Your goal. Pull out every line in the listing that contains the word "more".

Supplied material.
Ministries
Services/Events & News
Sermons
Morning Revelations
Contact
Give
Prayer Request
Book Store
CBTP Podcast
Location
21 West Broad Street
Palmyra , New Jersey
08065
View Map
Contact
...
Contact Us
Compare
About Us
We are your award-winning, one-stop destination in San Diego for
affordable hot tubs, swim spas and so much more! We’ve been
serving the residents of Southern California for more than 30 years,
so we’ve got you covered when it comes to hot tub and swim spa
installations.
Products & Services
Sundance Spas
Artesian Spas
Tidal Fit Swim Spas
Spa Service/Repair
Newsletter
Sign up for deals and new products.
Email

Answer.
affordable hot tubs, swim spas and so much more! We’ve been
serving the residents of Southern California for more than 30 years,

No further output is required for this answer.